Все в том же парке я играла с местными ребятишками в школу. Мы писали диктант, а один мальчик диктовал. Вдруг кто-то из ребят заглянул ко мне и закричал: «Она писать не умеет». Обидно до слез. Ведь только накануне я написала папе открытку — «Дорогой папочка…». И еще несколько слов в придачу.
Выяснилось, что в парке я писала под диктовку немецкие слова русскими буквами…
Потом мне долго внушали, что существуют разные шрифты, разные алфавиты. Русские слова пишутся кириллицей, немецкие — латинским шрифтом. А тогда, в 20-х годах прошлого века, еще и готическим шрифтом…
Обедали в Либаве очень торжественно, в огромной сумрачной столовой, расположенной на другом уровне, чуть ниже жилых комнат и почему-то с задернутыми шторами. В столовой стоял длиннющий стол, его накрывали только на треть. Стулья вокруг стола были тяжелые, с высокими спинками. Мне клали на сиденье подушку. Вдоль одной стены стоял массивный дубовый буфет, а вдоль другой — такой же массивный сервант, на котором красовались гигантские раковины. Несколько раз мне подносили их к уху, и я отчетливо слышала шум моря.
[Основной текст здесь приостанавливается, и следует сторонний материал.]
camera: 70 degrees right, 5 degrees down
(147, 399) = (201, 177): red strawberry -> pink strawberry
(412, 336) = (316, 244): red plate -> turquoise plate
Мой первый большой грех связан с тайной маминой семьи, с одной стороны, и с моим воспитанием — с другой. Воспитание было построено на безусловном послушании. В частности, ребенок должен был съесть все, что ему давали; на тарелке ничего нельзя было оставлять. Для меня каждый обед превращался в муку мученическую — пока я, давясь слезами, хлебала большой ложкой из необъятной суповой тарелки, взрослые — бабушка, мама, иногда дядя Владимир и очень редко дядя Якоб (он постоянно был в разъездах) — съедали и второе, и десерт и, покончив с обедом, уходили по своим делам. Служанке Аннеле категорически запрещалось отпускать меня, пока я все не съем…
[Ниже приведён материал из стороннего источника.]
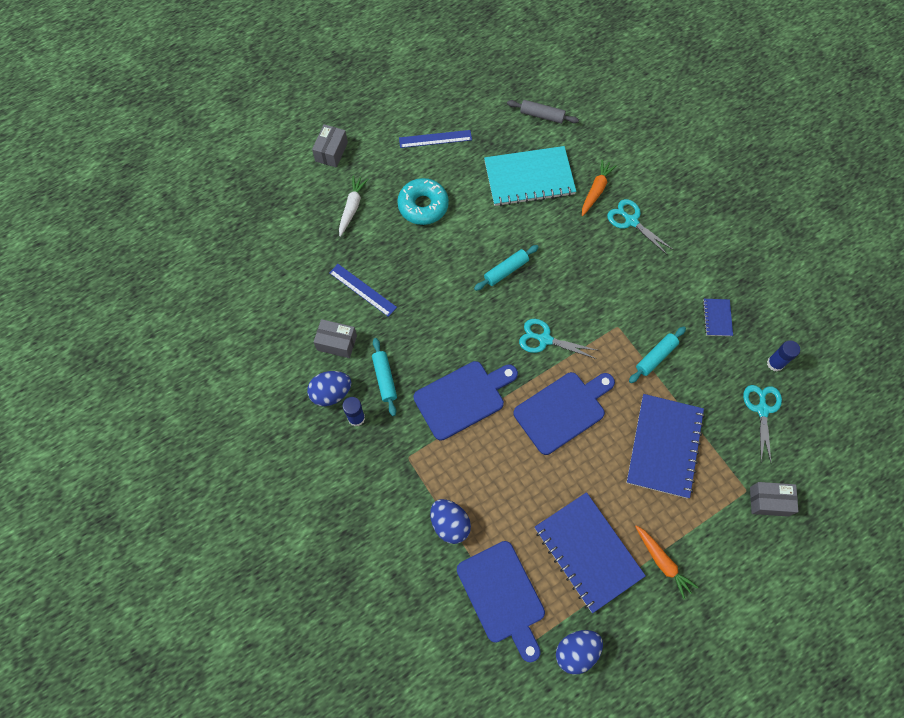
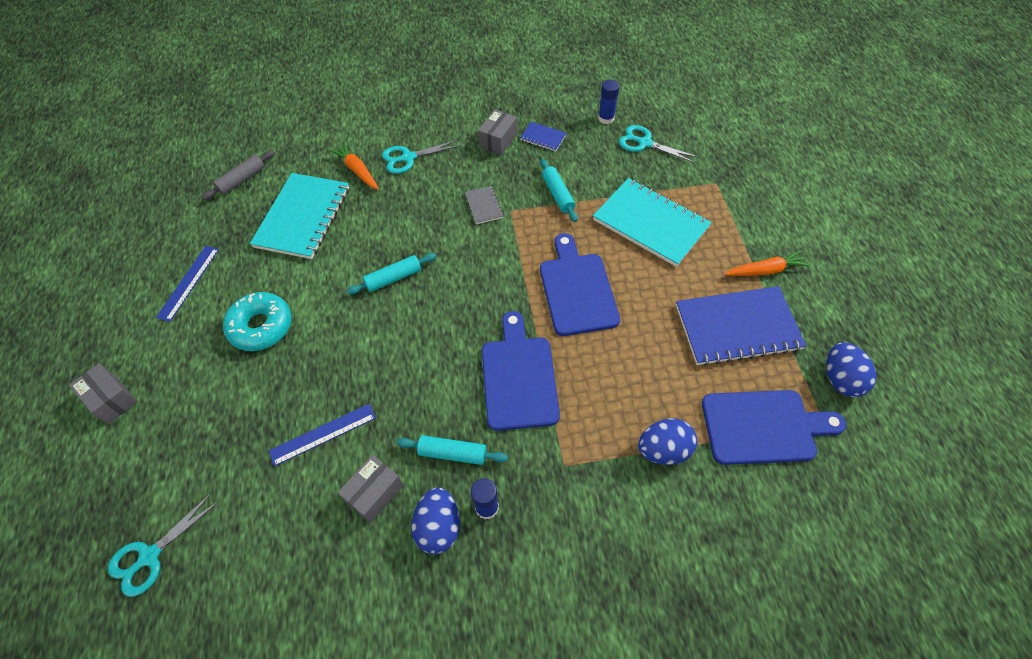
camera: 65 degrees left, 10 degrees down
(352, 208) = (206, 404): white carrot -> none
(506, 270) = (393, 278): turquoise rolling pin -> turquoise rolling pin turned 75 degrees clockwise
(545, 339) = (491, 274): turquoise scissors -> turquoise scissors (150, 556)
(611, 303) = (484, 206): none -> grey notebook
(664, 446) = (650, 223): blue notebook -> turquoise notebook
(769, 501) = (731, 172): grey box -> grey box (498, 141)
Рядом со столовой была комната деда. Дед был седобородый, высокий, но какой-то заброшенный. Он сидел за большим письменным столом и читал толстые книги, которые называли «фолиантами». Много лет спустя я узнала от мамы: фолианты были на латинском и на греческом. Дед зазывал меня в свою неуютную, какую-то нежилую комнату, униженно просил побыть с ним, поговорить и норовил поцеловать. Но я быстро вырывалась и убегала. Мне не нравилось, как от деда пахло. Чем пахло? Наверное, старостью. Одинокой, неопрятной старостью, несвежим бельем, затхлой непроветриваемой комнатой. Неухоженность деда становилась особенно явной по сравнению с подтянутостью бабушки. Ни разу я не видела бабушку в халате и в шлепанцах.
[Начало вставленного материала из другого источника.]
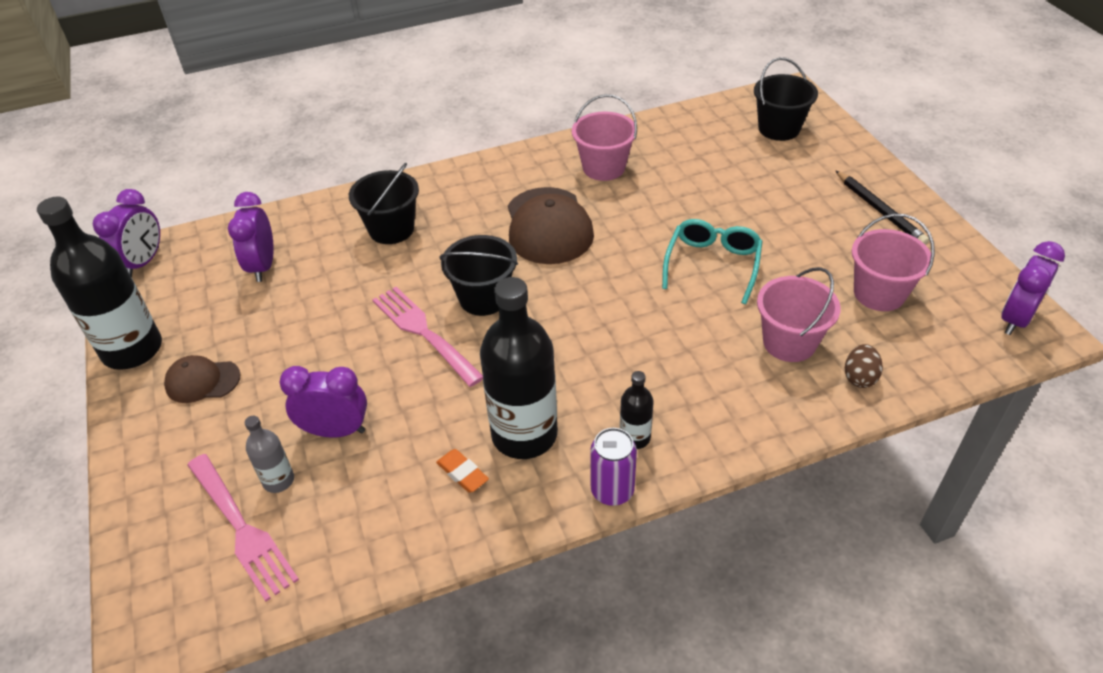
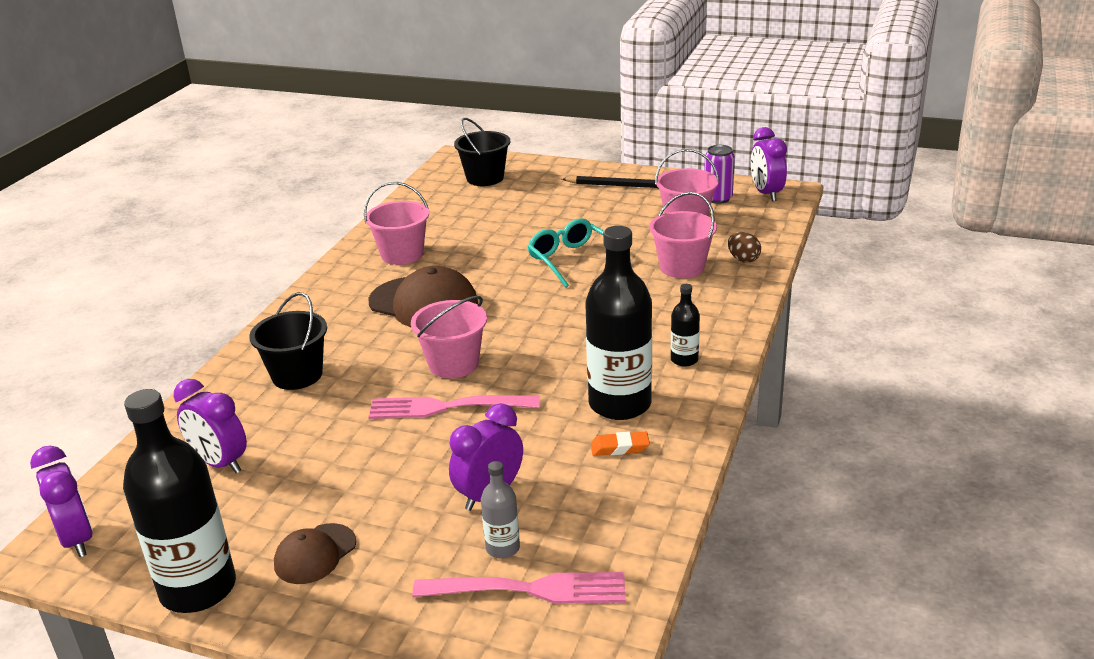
camera: 50 degrees left, 15 degrees down
(483, 298) = (453, 364): black bucket -> pink bucket
(612, 490) = (718, 389): purple can -> purple can (718, 198)

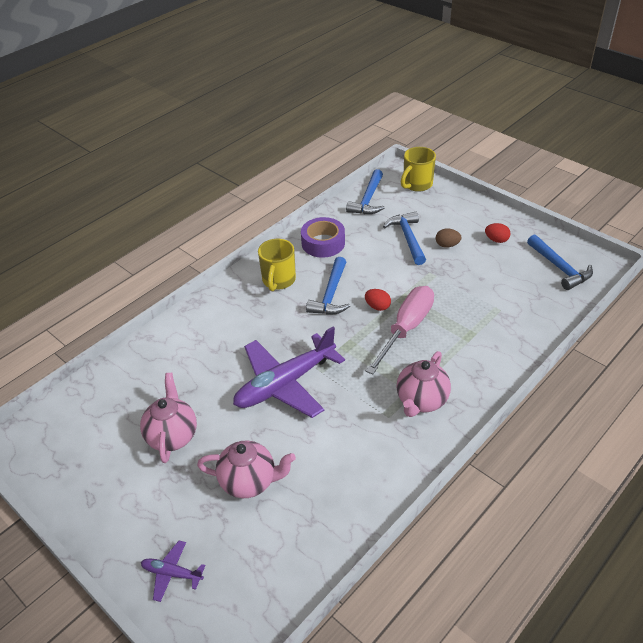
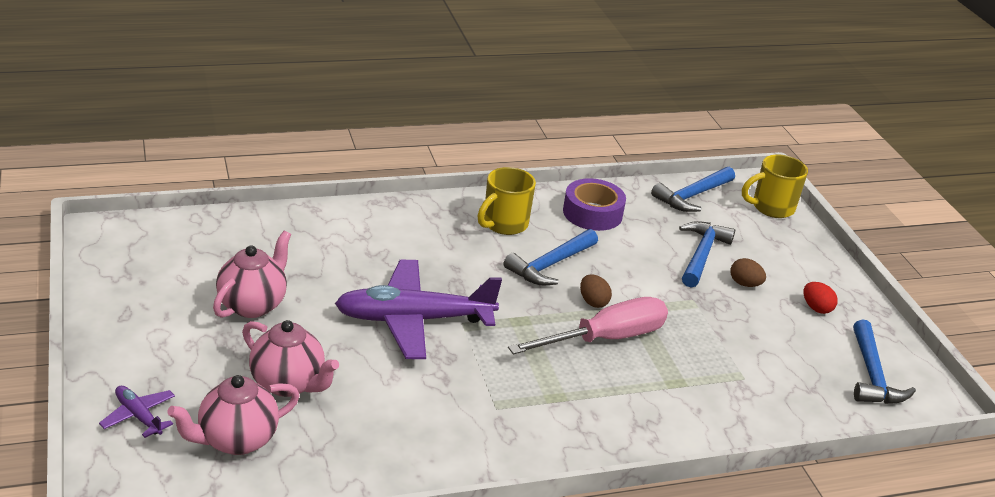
camera: 25 degrees right, 10 degrees down
(377, 307) = (593, 302): red egg -> brown egg
(421, 401) = (550, 413): pink teapot -> pink teapot (236, 440)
Дед был у себя в доме изгоем. И, не зная тайны этого дома, я своим маленьким дрянным сердечком прекрасно понимала, что вырываться и убегать от деда можно. Он не пожалуется, и никто не узнает. А если кто и узнает, то скажет деду: «Не приставай к девочке». Ни дяде Якобу, ни дяде Владимиру, а тем более бабушке невозможно было показать, что ты их не любишь. А деду можно. Этот грех особенно мучает меня сейчас, когда я стала старой и все обиды от сына и невестки кажутся мне возмездием за тот грех.
Первым среди маминой родни умер дядя Якоб.
Насколько я помню, племянницы собирались эмигрировать — знали, что в Прибалтику скоро придет или Сталин, или Гитлер. Час оккупации Эстонии, Латвии и Литвы вот-вот пробьет. Бэла собиралась в Аргентину, там у ее мужа «были дела». Ее сестра Маргарита — в Англию, у ее мужа оказались «дела» в Лондоне. Судя по подаркам, которые Бэла привезла в Москву в свой последний приезд, сестры были состоятельные люди. Бэла подарила нам дорогие вещи — платья, джемпера, туфли и часы «Омега». Эти часы служили мне верой и правдой лет тридцать, потом их украли.
Фамилий мужей Бэлы и Маргариты я не знаю.